- Opening Delimiter -
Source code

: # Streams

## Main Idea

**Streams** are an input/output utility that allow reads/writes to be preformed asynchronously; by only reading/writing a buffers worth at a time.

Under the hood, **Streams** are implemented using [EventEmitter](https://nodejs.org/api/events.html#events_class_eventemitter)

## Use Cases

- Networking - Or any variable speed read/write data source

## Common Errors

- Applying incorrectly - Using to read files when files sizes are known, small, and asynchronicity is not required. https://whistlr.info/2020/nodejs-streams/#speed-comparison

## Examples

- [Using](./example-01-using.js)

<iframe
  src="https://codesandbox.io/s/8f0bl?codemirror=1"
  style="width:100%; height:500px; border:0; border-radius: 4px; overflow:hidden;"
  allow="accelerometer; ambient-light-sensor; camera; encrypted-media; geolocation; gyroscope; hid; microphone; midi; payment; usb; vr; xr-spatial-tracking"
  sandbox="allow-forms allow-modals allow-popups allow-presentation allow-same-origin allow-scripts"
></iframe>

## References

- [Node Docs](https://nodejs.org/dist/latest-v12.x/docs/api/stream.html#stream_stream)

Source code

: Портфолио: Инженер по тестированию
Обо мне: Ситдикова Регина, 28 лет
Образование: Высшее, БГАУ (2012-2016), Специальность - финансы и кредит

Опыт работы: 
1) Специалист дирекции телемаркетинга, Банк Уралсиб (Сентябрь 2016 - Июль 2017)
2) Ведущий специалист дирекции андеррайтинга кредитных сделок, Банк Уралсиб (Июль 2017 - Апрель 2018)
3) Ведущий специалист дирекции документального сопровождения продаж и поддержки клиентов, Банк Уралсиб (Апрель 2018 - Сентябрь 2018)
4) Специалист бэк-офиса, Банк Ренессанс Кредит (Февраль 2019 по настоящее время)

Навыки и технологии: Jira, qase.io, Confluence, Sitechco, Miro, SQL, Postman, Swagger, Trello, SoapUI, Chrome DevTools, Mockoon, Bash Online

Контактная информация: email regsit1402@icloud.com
- Closing Delimiter -
§ WORK ITEM:
Up to and including the line with "4) Специалист бэк-офиса, Банк", please return the records exactly, beginning from their first line.

§ REPLY:
Source code

: # Streams

## Main Idea

**Streams** are an input/output utility that allow reads/writes to be preformed asynchronously; by only reading/writing a buffers worth at a time.

Under the hood, **Streams** are implemented using [EventEmitter](https://nodejs.org/api/events.html#events_class_eventemitter)

## Use Cases

- Networking - Or any variable speed read/write data source

## Common Errors

- Applying incorrectly - Using to read files when files sizes are known, small, and asynchronicity is not required. https://whistlr.info/2020/nodejs-streams/#speed-comparison

## Examples

- [Using](./example-01-using.js)

<iframe
  src="https://codesandbox.io/s/8f0bl?codemirror=1"
  style="width:100%; height:500px; border:0; border-radius: 4px; overflow:hidden;"
  allow="accelerometer; ambient-light-sensor; camera; encrypted-media; geolocation; gyroscope; hid; microphone; midi; payment; usb; vr; xr-spatial-tracking"
  sandbox="allow-forms allow-modals allow-popups allow-presentation allow-same-origin allow-scripts"
></iframe>

## References

- [Node Docs](https://nodejs.org/dist/latest-v12.x/docs/api/stream.html#stream_stream)

Source code

: Портфолио: Инженер по тестированию
Обо мне: Ситдикова Регина, 28 лет
Образование: Высшее, БГАУ (2012-2016), Специальность - финансы и кредит

Опыт работы: 
1) Специалист дирекции телемаркетинга, Банк Уралсиб (Сентябрь 2016 - Июль 2017)
2) Ведущий специалист дирекции андеррайтинга кредитных сделок, Банк Уралсиб (Июль 2017 - Апрель 2018)
3) Ведущий специалист дирекции документального сопровождения продаж и поддержки клиентов, Банк Уралсиб (Апрель 2018 - Сентябрь 2018)
4) Специалист бэк-офиса, Банк Ренессанс Кредит (Февраль 2019 по настоящее время)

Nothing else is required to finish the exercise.